The Oracle Portlet Factory features a framework and a set of tools for creating and maintaining customized portlets. Developers build portlets by creating a sequence of predefined components or builders. These builders perform specific application functions such as querying a database, executing a business process within an app, or rendering an output user interface.
As they create an app within the factory, developers define an order that the selected builders execute. This definition represents the application structure and function, and is executed at runtime to generate the physical application code, including JSP, Java classes and XML documents. Developers can build portlets to JSR-168, the standard that allows interoperability between portlets and portals.

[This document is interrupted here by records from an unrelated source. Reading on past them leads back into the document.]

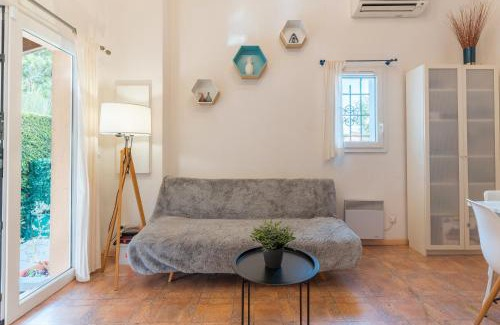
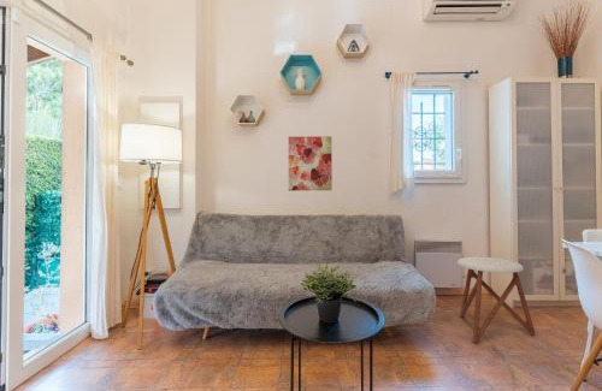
+ stool [455,256,536,344]
+ wall art [288,135,334,191]
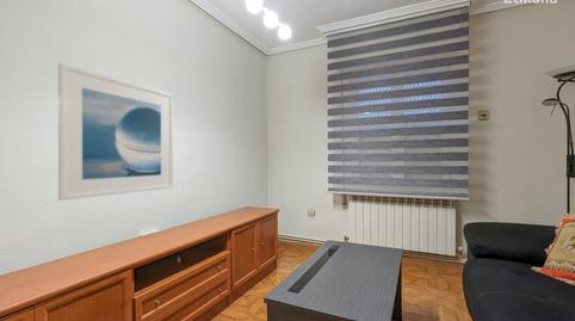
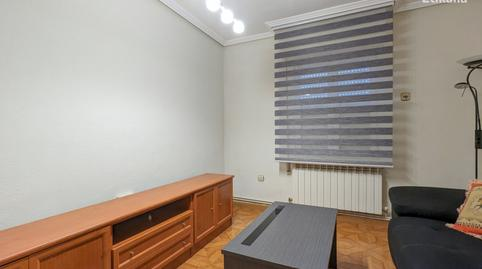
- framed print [57,62,174,202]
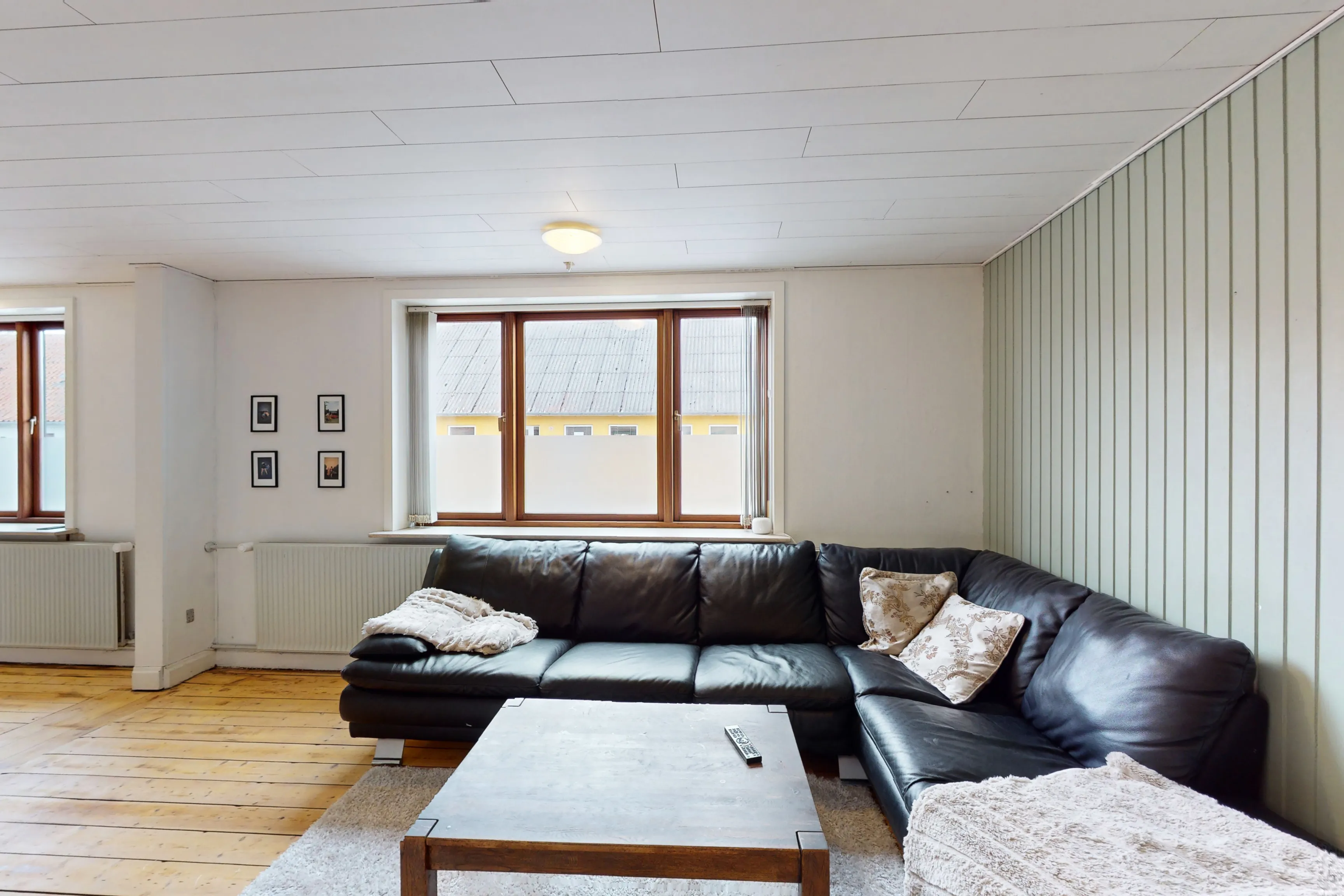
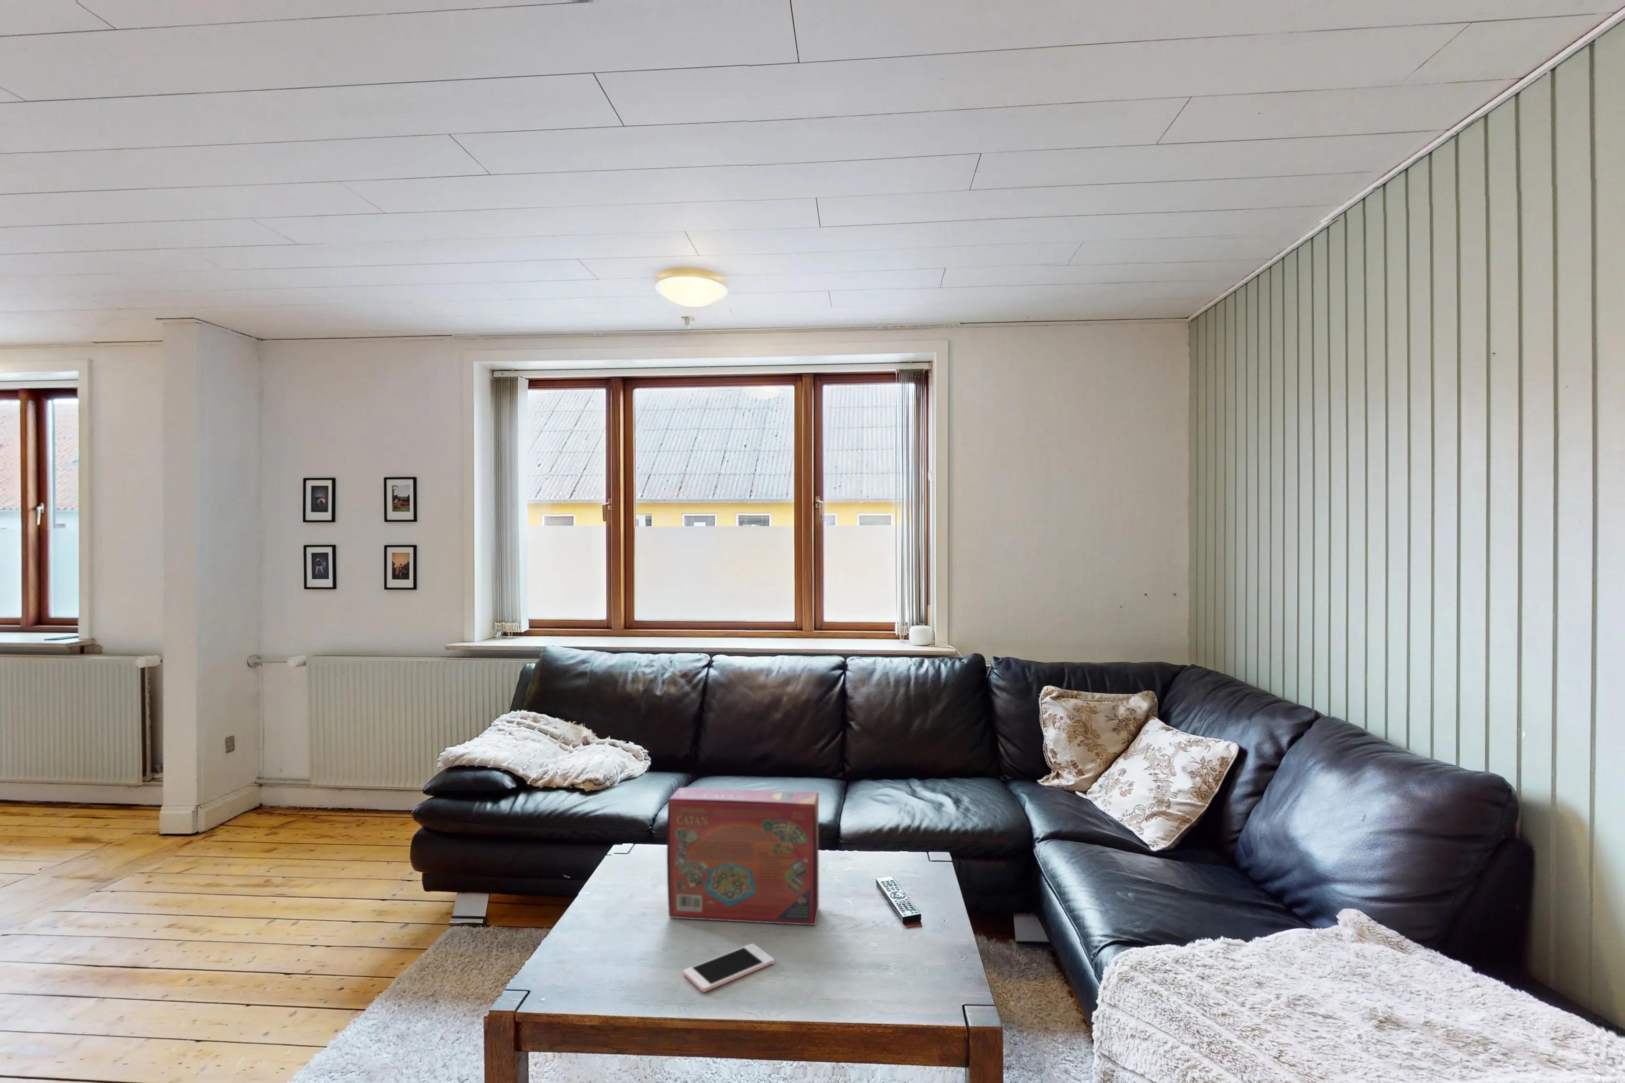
+ cell phone [683,943,774,992]
+ board game [666,787,820,926]
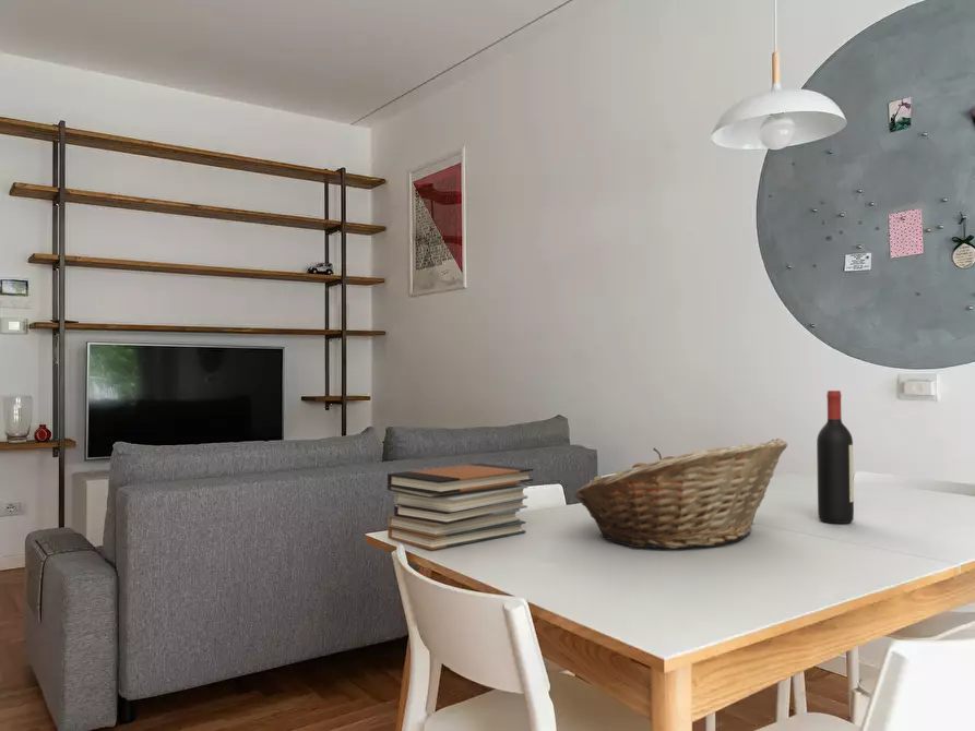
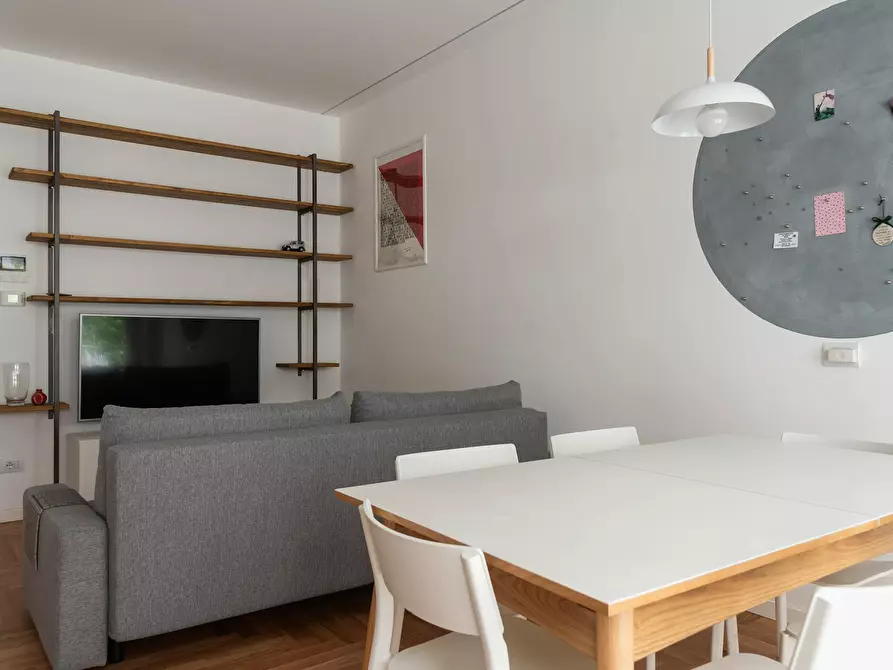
- book stack [387,463,534,551]
- fruit basket [573,438,788,550]
- wine bottle [816,390,855,525]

The Portlet Factory builds composite apps that handle data from SAP, PeopleSoft, JD Edwards, Siebel and the Oracle E-Business Suite. For example, the tool features an integrated development environment and an SAP adapter to build portlets for SAP applications. Developers use the adapter to drag and drop SAP functional components into portlets that are accessed through a business’ internal or external portal.
“Portals are becoming an increasingly essential component to an organization’s SOA strategy,” says Rahul Patel, Oracle’s VP of enterprise portals. “Oracle Portlet Factory helps customers get the most from their existing and future IT, allowing them to easily collect all of their critical information in an enterprise portal, regardless of the data source.”
The Oracle Portal and Oracle Portlet Factory are components of Oracle Fusion Middleware, and serve as entry points to SOAs.
The Oracle Portlet Factory also features Bowstreet’s technology for developing and deploying composite applications that grabs data from disparate enterprise sources. The tool is set to be released next year.
Kathleen Ohlson is senior editor at Application Development Trends magazine.